In the present study, the 3D group did not show significant time reduction in LND phase 2, including suprapancreatic LN dissection. However, Kanaji et al. reported that 3D vision could facilitate lymphadenectomy around the celiac artery, because this procedure requires handling of the energy device in a tangential direction against the left gastric artery and surrounding adipose tissue. 9 The limitation of their study was that a 30° rigid scope was used. Lymphadenectomy around the celiac axis requires a posterior field of view beyond the superior border of the pancreas, so there is a limited view with the 30° rigid scope. One of the reasons for significant time reduction with 3D is the use of a flexible system. The flexible scope can provide a complete view over the pancreas. In the present study, the same flexible scope was used for both 2D and 3D, so there was no apparent time difference in the suprapancreatic area.
Another important consideration is the cost-effectiveness. The 3D/HD/flexible system costs $177,000 USD, while the 2D/HD/flexible system costs $106,000 USD. There are no maintenance costs and no charge to patients. Although the cost of initial introduction of 3D systems is more than 1.5 times that of 2D systems, the benefits of 3D systems, including time reduction, shorter learning curve, and higher surgeon satisfaction, would overcome these cost differences.

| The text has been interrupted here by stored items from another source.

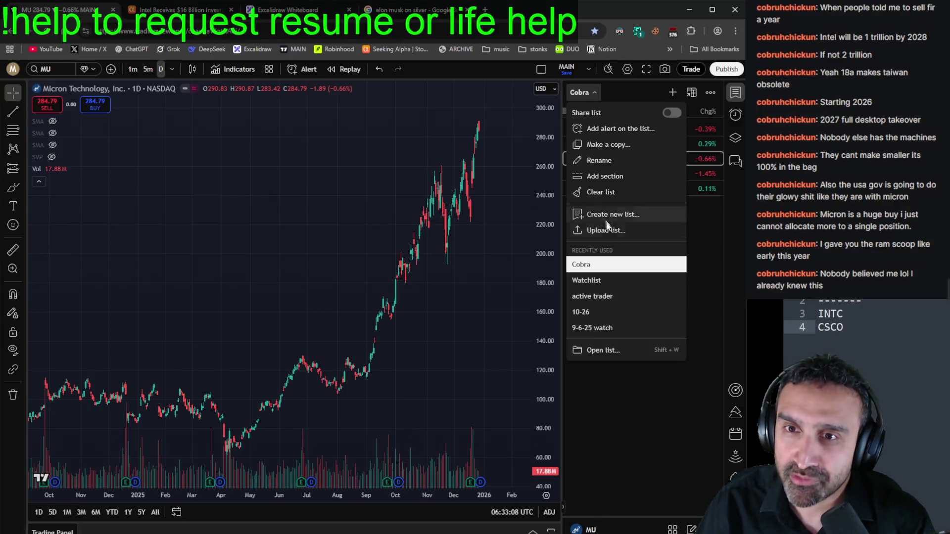
click(619, 280)
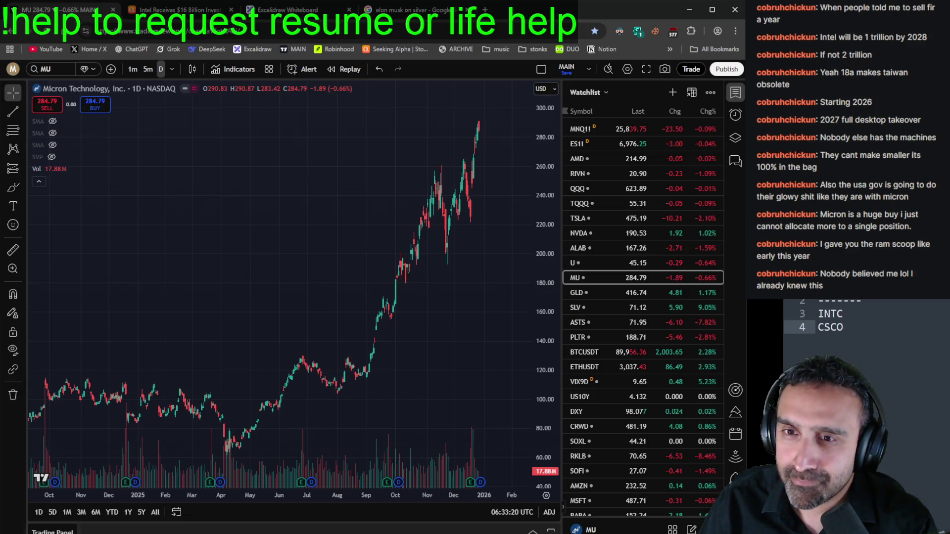
drag(925, 317, 870, 302)
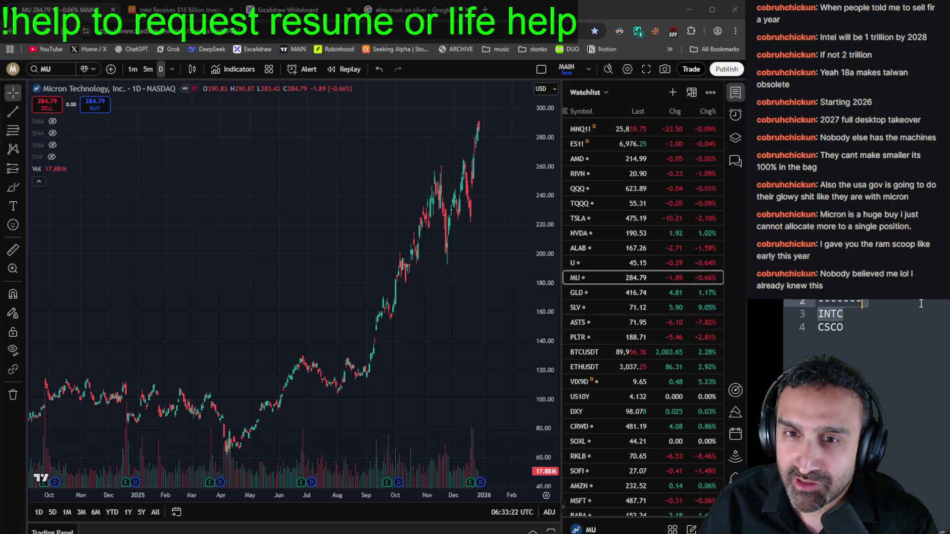
Step: Delete the INTC line from the ticker notes so CSCO moves up to line 3
scroll(553, 332, up, 3)
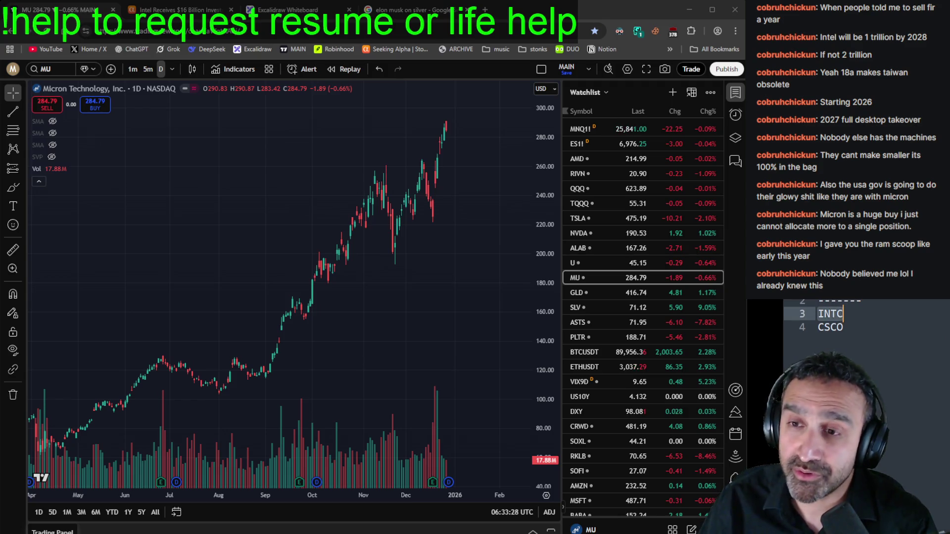
key(BackSpace)
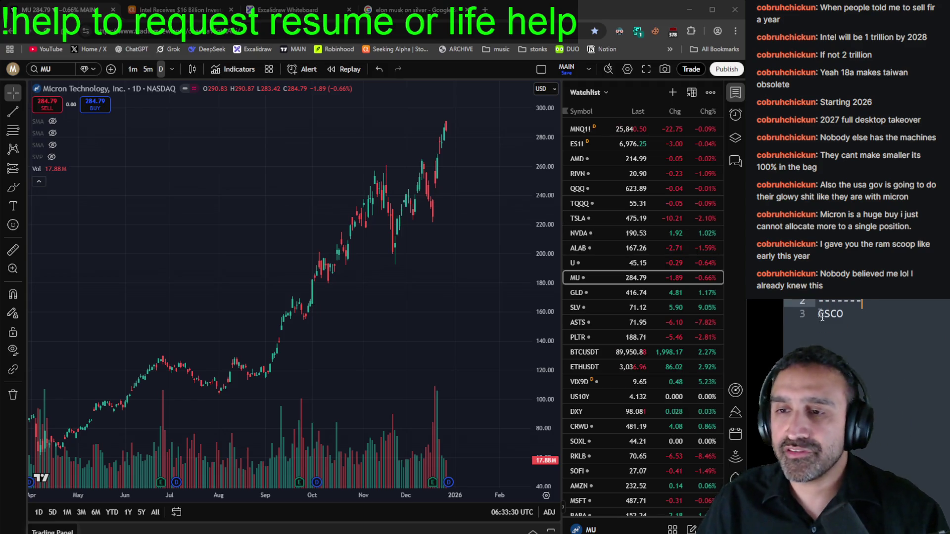
key(Delete)
click(838, 320)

The major limitation of this study was the retrospective design. Therefore, subjective factors such as operator satisfaction and fatigue scores could not be evaluated. Another limitation was the selection of scope systems. The choice of display system depended on availability. These limitations might lead to patient selection bias. However, although the choice of a 3D or 2D system was not randomized, the preoperative conditions between the groups were not different, so that the results of our analyses could have similar significance in a prospective setting.
In conclusion, the operative time was shortened by introducing 3D laparoscopy in a procedure requiring spatial perception. We anticipated that a 3D image could improve viewing for LND, but this system showed no advantage. Further study may be required by novice surgeons.
Footnotes
Disclosure Statement
No competing financial interests exist.